* [WHAT THIS TASK INVOLVES]: Omit the images, then repeat the listing exactly.

* [MATERIAL PROVIDED]:
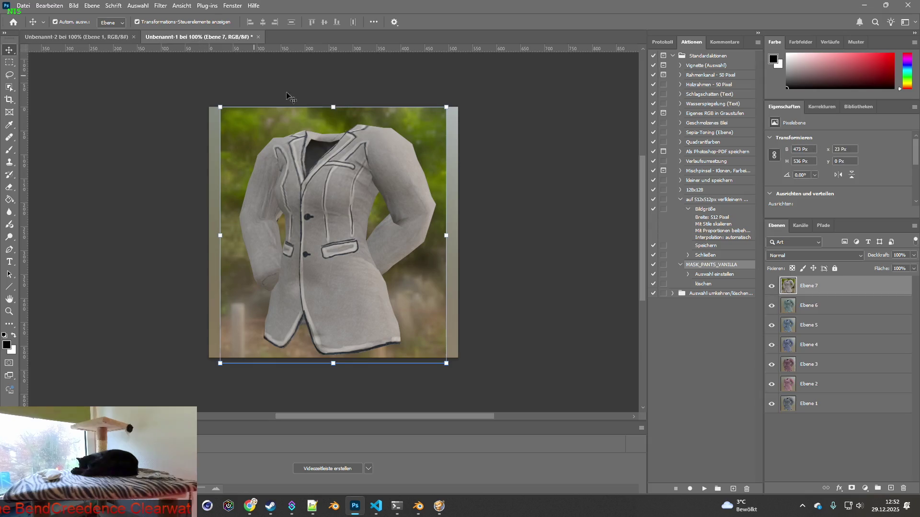
pyautogui.moveTo(772, 286); pyautogui.dragTo(772, 383)
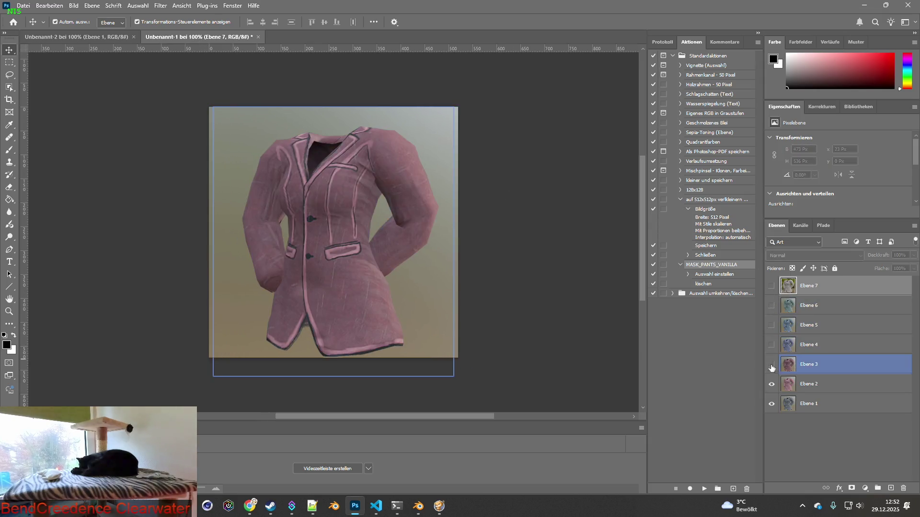
pyautogui.click(772, 383)
pyautogui.click(848, 403)
pyautogui.click(262, 200)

* [COMPLETED TASK]:
pyautogui.moveTo(772, 286); pyautogui.dragTo(772, 383)
pyautogui.click(772, 383)
pyautogui.click(848, 403)
pyautogui.click(262, 200)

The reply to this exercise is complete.